Grace In Small Things: Stolen Moment In Dark Of Night Edition

It is the middle of the night. I am in a dark hotel room, my babies asleep within arms reach. I am listening to them breathing. I am listening, and I am loving the sound, the reassuring rhythm of the sound of their sleep. They will wake - sooner, later - and I will wrap my arms around them and kiss them and hush them and we will snuggle together and they will sleep and I will lay awake and we will pass the night and we will be happy, all of us. Even me, in my tiredness. I will be happy. I am happy

We have taken a little holiday, just we three. We have spent the day playing and eating and playing and swimming and eating and playing, just us, and then with good friends, and then just us again. There has been no Internet, no television, no distraction. Just us. Just us, and the untrammeled joy of just being just us.

Tomorrow, we'll play some more. And eat some more and swim some more. And then we'll go dancing. And we will laugh, a lot.
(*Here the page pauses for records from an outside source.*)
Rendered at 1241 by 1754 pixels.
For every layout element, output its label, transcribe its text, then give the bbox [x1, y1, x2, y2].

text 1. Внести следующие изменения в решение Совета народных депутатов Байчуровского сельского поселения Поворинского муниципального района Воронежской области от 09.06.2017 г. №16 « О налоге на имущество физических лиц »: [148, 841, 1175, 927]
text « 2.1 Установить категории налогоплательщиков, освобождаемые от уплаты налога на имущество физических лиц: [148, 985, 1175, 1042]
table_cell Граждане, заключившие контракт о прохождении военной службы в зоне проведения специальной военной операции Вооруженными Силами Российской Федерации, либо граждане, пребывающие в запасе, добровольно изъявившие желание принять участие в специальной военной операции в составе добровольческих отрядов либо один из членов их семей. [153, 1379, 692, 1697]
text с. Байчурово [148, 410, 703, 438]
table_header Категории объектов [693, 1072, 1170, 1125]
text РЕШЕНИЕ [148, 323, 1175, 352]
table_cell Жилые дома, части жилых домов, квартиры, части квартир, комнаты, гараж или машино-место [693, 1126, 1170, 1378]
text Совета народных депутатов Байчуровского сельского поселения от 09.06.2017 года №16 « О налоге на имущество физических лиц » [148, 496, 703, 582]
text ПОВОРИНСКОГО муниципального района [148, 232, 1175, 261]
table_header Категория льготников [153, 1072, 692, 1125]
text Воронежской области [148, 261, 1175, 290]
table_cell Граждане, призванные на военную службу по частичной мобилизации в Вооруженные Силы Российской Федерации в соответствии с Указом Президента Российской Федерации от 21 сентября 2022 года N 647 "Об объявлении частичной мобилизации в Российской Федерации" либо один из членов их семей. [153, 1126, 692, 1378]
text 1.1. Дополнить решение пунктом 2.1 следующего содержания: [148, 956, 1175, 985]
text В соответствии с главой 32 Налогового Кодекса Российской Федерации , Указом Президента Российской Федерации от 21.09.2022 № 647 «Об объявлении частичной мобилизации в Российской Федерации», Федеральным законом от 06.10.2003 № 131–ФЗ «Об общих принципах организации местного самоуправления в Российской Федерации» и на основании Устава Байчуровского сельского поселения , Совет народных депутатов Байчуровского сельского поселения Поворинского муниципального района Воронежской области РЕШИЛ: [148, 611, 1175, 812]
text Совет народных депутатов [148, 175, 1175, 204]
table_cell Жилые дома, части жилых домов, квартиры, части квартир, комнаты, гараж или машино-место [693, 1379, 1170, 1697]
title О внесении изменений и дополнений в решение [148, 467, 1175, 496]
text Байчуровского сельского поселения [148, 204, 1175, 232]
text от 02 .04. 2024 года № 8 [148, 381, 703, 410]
And then we'll go home and we will hug and kiss our fourth and we will wade back into the mess and busy-ness of home and work and life. Laptops will spring open. Televisions will be turned on. The buzz and hum will resume.

But we will be happy, because we will know that we can always turn off the buzz and hum, that we can always escape, even if we never step out the front door. Because we are each other's greatest joy.

We always know that. Sometimes it takes a little break to remind us, but we always know that.


We always know.

Edited, late Sunday
: from the vantage point of the day following an entirely sleepless night, this sentence - "
and they will sleep and I will lay awake and we will pass the night and we will be happy, all of us. Even me, in my tiredness. I will be happy" - reads like 50% nonsense, 30% delusion and maybe 20% rambling sentimentalism. The sentimentalism, fine - I do adore my children and I do consider myself happy and I am so glad to have taken a technology break this weekend - but really. Exhaustion sucks rancid cow poo, and I was not - I repeat, NOT - happy to get only five minutes' sleep last night. They are my greatest joy, yes, but they just might be trying to kill me, too.